EXERCISE:
Return, from the listing that follows, each line containing the word "police".

☆ ☆ ☆ ☆ ☆

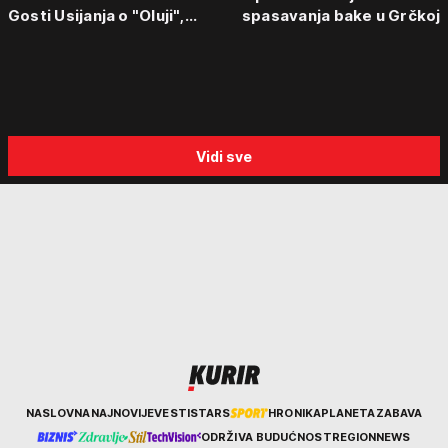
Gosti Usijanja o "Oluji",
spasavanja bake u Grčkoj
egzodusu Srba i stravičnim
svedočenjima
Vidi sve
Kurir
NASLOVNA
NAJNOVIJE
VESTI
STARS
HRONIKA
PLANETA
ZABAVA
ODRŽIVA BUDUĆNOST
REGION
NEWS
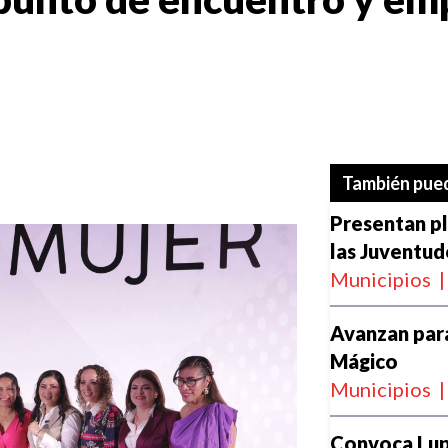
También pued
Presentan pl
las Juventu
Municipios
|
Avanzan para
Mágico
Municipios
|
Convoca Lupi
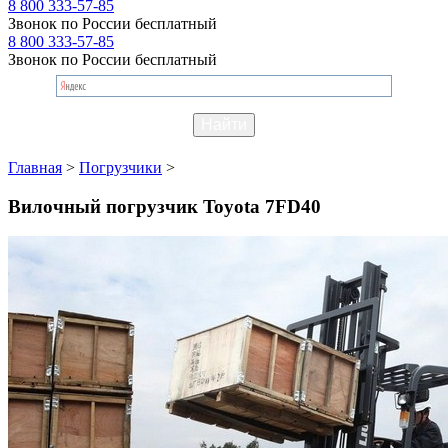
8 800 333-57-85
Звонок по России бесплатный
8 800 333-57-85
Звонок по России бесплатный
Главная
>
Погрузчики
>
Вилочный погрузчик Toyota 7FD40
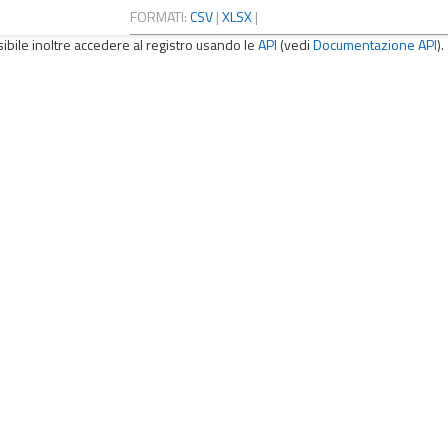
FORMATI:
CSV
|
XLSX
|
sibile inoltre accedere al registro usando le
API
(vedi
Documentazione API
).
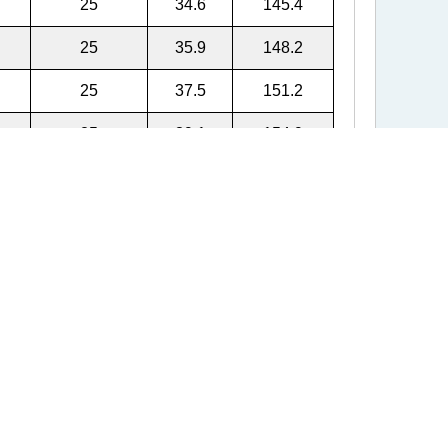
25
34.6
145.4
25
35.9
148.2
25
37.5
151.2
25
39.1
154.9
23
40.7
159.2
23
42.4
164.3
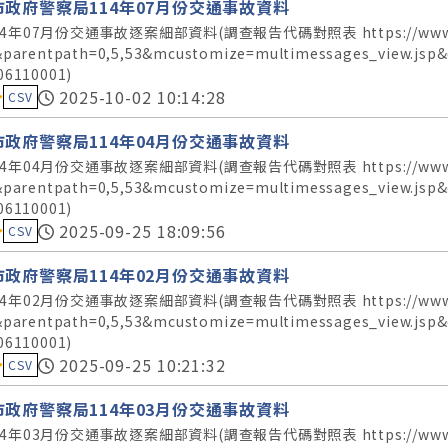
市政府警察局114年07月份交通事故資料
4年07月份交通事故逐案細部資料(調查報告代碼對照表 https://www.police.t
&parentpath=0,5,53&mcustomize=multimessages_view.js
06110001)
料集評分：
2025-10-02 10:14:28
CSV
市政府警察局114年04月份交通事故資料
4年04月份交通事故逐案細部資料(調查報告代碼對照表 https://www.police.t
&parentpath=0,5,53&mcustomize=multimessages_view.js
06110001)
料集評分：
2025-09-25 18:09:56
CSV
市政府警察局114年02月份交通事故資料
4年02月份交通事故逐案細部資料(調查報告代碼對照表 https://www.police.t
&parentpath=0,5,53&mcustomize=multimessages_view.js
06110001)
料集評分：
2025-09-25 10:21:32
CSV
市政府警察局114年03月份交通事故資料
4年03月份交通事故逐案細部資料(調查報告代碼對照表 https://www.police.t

☆ ☆ ☆ ☆ ☆

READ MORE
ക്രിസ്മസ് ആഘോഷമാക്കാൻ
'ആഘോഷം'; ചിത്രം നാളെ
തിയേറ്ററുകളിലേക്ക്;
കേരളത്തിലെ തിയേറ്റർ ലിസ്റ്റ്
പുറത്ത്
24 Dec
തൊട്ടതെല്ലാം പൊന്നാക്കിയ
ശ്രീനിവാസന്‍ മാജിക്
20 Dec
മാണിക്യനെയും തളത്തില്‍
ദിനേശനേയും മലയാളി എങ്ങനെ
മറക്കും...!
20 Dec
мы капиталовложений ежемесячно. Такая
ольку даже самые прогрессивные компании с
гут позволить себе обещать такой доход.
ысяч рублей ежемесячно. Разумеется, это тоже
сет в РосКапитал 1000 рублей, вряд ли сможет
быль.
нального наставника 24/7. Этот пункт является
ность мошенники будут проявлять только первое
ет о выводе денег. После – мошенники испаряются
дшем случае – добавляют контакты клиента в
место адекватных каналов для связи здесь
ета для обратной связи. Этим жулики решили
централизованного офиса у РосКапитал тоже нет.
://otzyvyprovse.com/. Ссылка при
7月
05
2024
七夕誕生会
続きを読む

☆ ☆ ☆ ☆ ☆

EXERCISE ANSWER:
4年07月份交通事故逐案細部資料(調查報告代碼對照表 https://www.police.t
4年04月份交通事故逐案細部資料(調查報告代碼對照表 https://www.police.t
4年02月份交通事故逐案細部資料(調查報告代碼對照表 https://www.police.t
4年03月份交通事故逐案細部資料(調查報告代碼對照表 https://www.police.t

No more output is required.